** YOUR GOAL **
Locate every line in the entries below that contains the word "against" and copy each of those lines.

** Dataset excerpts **

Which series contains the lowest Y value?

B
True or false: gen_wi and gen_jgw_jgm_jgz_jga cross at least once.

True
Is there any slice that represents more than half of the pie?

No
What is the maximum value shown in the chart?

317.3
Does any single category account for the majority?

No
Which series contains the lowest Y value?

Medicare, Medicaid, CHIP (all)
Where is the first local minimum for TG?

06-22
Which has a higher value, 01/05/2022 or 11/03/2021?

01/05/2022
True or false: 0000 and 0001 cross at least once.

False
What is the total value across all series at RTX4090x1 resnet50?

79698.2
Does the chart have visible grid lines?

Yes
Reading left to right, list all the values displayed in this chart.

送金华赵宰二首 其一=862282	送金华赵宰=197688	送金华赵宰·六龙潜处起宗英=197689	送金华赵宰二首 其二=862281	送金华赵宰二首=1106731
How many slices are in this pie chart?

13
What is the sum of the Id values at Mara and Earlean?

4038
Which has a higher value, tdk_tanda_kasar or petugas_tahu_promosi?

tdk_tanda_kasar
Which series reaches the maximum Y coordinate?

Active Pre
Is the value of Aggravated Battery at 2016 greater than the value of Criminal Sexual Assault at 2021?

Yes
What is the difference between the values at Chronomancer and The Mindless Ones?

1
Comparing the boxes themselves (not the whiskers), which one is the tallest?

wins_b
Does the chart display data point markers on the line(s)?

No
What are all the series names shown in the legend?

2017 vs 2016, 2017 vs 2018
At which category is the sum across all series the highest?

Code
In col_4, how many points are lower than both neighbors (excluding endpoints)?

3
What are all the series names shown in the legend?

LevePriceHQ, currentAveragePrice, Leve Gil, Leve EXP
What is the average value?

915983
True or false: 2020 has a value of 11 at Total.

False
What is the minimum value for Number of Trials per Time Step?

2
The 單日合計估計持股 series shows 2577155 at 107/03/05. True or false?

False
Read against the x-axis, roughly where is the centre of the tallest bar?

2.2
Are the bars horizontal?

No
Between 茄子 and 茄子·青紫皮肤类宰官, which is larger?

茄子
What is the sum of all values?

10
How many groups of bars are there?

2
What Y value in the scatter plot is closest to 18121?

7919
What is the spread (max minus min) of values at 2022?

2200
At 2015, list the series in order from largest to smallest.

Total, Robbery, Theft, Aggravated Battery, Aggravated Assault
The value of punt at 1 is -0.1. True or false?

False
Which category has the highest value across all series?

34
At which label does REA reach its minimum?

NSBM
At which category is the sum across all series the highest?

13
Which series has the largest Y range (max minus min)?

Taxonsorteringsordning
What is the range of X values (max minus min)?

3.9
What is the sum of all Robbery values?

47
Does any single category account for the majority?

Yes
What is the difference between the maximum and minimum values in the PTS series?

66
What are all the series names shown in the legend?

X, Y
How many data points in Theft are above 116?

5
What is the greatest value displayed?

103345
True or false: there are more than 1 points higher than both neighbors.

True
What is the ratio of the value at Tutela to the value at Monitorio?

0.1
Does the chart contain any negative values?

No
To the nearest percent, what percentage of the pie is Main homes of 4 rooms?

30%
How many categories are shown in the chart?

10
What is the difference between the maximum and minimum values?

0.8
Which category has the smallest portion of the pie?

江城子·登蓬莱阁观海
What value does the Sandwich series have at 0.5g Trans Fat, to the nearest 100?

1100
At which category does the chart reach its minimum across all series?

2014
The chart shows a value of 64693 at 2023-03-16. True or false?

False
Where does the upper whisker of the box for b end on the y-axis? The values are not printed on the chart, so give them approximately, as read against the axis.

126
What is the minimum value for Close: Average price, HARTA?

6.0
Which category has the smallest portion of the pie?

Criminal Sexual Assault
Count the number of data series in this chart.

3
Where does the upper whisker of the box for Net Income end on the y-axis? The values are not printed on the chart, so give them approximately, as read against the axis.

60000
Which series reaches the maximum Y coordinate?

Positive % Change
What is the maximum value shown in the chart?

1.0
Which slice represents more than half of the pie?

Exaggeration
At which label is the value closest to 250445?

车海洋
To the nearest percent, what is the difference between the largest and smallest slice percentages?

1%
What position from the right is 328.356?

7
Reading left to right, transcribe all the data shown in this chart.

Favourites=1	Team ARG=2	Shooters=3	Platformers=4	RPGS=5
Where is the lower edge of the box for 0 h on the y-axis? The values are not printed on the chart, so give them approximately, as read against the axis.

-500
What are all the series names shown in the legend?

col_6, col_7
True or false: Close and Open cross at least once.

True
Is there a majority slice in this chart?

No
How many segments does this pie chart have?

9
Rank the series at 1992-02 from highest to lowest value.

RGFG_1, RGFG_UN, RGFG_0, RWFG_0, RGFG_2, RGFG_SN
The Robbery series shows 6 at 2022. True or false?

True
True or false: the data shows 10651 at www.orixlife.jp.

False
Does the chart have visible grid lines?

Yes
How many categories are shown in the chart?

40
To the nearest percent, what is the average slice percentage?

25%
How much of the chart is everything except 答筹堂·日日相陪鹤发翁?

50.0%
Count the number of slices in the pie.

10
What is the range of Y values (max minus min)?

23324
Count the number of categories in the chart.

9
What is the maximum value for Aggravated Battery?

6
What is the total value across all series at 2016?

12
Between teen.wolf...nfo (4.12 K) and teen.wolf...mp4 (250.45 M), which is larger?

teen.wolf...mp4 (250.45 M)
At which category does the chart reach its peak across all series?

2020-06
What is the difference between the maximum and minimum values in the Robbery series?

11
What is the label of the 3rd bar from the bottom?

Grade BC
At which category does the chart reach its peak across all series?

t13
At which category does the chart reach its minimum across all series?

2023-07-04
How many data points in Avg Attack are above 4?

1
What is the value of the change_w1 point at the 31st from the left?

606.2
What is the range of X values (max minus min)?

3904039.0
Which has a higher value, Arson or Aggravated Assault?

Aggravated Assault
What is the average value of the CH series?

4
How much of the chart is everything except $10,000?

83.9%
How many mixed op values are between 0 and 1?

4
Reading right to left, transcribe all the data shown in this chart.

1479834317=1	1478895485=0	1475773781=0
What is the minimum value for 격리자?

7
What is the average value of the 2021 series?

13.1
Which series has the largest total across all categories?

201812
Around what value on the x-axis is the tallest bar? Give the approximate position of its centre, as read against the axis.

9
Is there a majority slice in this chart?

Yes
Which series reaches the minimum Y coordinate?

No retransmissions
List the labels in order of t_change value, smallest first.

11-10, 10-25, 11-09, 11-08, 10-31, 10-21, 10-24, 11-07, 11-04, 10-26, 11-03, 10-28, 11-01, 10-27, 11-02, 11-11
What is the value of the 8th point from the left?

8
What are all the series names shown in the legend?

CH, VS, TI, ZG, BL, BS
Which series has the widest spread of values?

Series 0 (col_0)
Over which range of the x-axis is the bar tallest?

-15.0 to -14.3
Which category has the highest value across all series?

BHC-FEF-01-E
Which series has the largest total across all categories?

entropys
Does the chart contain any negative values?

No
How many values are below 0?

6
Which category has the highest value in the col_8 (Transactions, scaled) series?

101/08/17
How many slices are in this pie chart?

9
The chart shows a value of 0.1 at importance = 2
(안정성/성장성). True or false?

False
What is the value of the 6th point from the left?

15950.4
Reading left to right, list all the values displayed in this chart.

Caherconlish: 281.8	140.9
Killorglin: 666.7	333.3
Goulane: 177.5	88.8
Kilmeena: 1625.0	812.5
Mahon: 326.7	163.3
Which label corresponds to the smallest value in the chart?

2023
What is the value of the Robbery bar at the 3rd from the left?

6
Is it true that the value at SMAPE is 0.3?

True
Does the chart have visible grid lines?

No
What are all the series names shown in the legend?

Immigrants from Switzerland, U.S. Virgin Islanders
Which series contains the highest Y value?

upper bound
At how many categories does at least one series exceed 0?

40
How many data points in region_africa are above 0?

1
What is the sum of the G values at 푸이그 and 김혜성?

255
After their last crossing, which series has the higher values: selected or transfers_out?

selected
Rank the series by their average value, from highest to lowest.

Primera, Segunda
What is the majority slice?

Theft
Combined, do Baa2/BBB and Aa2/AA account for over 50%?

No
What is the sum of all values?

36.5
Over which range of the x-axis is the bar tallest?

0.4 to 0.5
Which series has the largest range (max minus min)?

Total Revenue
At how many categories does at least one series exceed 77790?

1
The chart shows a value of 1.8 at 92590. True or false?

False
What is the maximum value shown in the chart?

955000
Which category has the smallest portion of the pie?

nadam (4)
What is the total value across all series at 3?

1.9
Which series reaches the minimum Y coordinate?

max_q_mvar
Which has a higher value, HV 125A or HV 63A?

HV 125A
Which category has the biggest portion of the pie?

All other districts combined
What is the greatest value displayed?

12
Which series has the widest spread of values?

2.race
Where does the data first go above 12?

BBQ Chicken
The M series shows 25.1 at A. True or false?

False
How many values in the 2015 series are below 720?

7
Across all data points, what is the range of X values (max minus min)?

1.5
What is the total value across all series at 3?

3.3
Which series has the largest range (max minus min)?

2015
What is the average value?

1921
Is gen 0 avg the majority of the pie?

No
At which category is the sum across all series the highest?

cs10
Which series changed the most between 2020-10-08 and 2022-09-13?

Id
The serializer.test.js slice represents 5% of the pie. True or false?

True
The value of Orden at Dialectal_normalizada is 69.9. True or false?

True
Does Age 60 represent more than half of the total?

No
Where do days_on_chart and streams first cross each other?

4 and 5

** YOUR SOLUTION **
Read against the x-axis, roughly where is the centre of the tallest bar?
Where does the upper whisker of the box for b end on the y-axis? The values are not printed on the chart, so give them approximately, as read against the axis.
Where does the upper whisker of the box for Net Income end on the y-axis? The values are not printed on the chart, so give them approximately, as read against the axis.
Where is the lower edge of the box for 0 h on the y-axis? The values are not printed on the chart, so give them approximately, as read against the axis.
Around what value on the x-axis is the tallest bar? Give the approximate position of its centre, as read against the axis.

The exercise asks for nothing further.